If you’re Mitt Romney and the monthly jobs report comes out with surprisingly good news, what do you do? You change the subject. Instead of addressing the jobs report, the Romney campaign’s press release this morning attacked President Obama over his administration's decision to require large Catholic institutions—such as hospitals and universities—to comply with the new requirement that all large health plans cover contraception, a ruling that has upset even some liberal Catholics who see it as a needless affront. “What the Obama administration has done is indefensible,” read Romney’s statement, which ran as an op-ed in the Washington Examiner. “But this is about even more than President Obama denying America’s Catholics their constitutionally protected rights. This is about the preservation of our freedom. We must come together to make sure that these egregious violations of our Constitution do not stand.”

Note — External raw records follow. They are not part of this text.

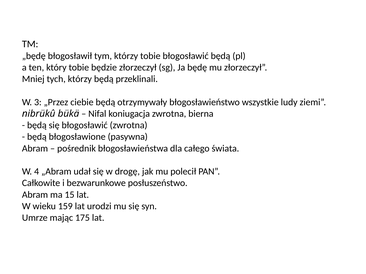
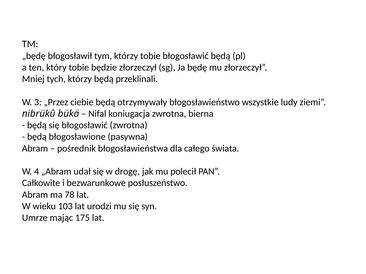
15: 15 -> 78
159: 159 -> 103
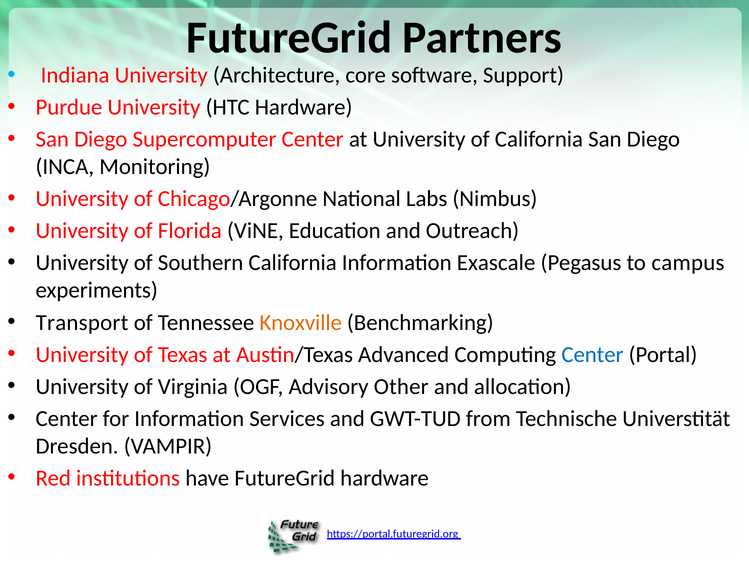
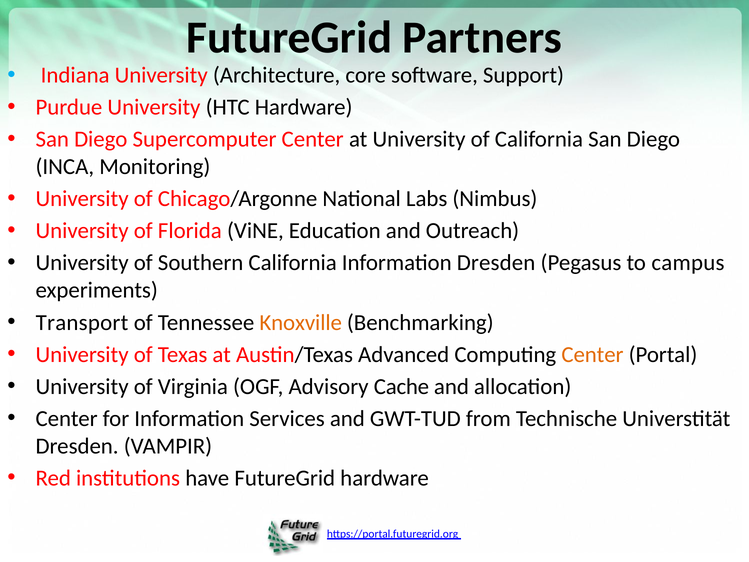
Information Exascale: Exascale -> Dresden
Center at (592, 354) colour: blue -> orange
Other: Other -> Cache
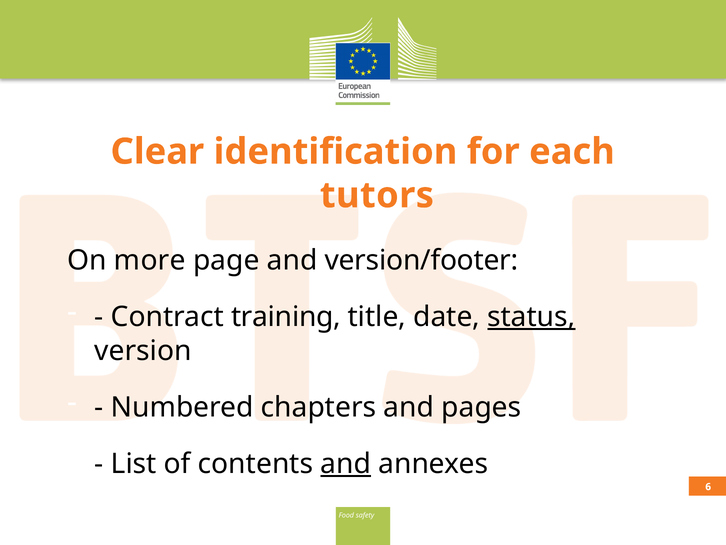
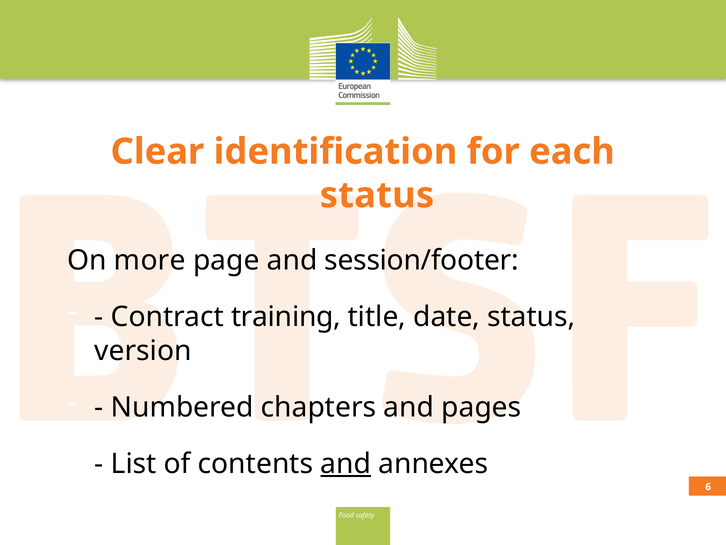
tutors at (377, 195): tutors -> status
version/footer: version/footer -> session/footer
status at (531, 317) underline: present -> none
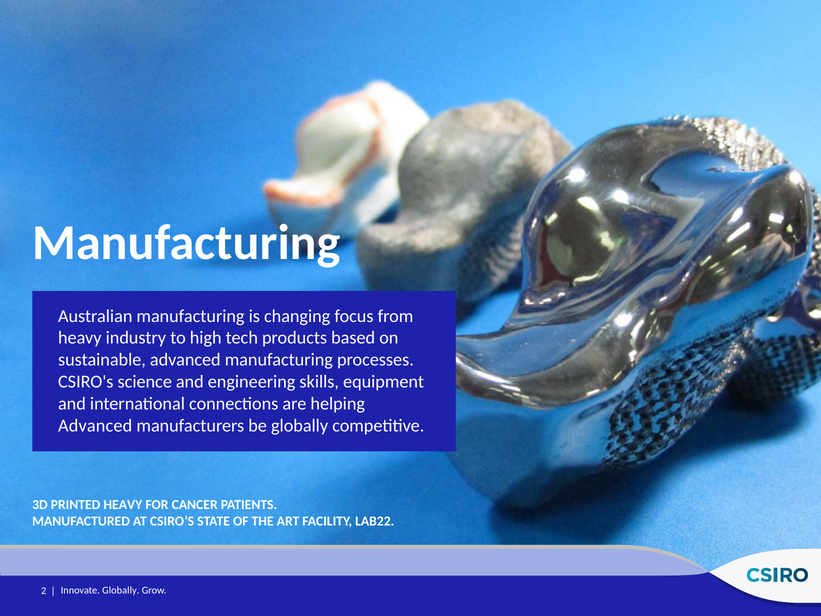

There’s just one problem. Also in this morning’s papers was a story by the Boston Globe’s Tracy Jan noting that Romney, as governor of Massachusetts, had upset Catholic authorities in 2005 by requiring that Catholic hospitals provide the morning-after pill to rape victims.
He said he was acting on his legal counsel’s interpretation of a new state law—one passed by lawmakers despite his veto—but he also said that “in his heart of hearts,’’ he believed that rape victims should have access to emergency contraception.
Some Catholic leaders now point to inconsistency in Romney’s criticism of the president and characterize his new stance as politically expedient, even as they welcome it.
“The initial injury to Catholic religious freedom came not from the Obama administration but from the Romney administration,’’ said C.J. Doyle, executive director of the Catholic Action League of Massachusetts. “President Obama’s plan certainly constitutes an assault on the constitutional rights of Catholics, but I’m not sure Governor Romney is in a position to assert that, given his own very mixed record on this.’’
It’s just one more reminder of how remarkable it is that a Republican Party hungry for a conservative stand against a president it sees as an overweening—and now anticlerical—liberal is on the verge of nominating someone so profoundly ill-suited for that role. As Philip Klein of the Examiner tweeted this morning: “With economic #’s improving, good thing GOP will nominate a candidate who can run a credible campaign against unpopular Obamacare. Oh, wait.”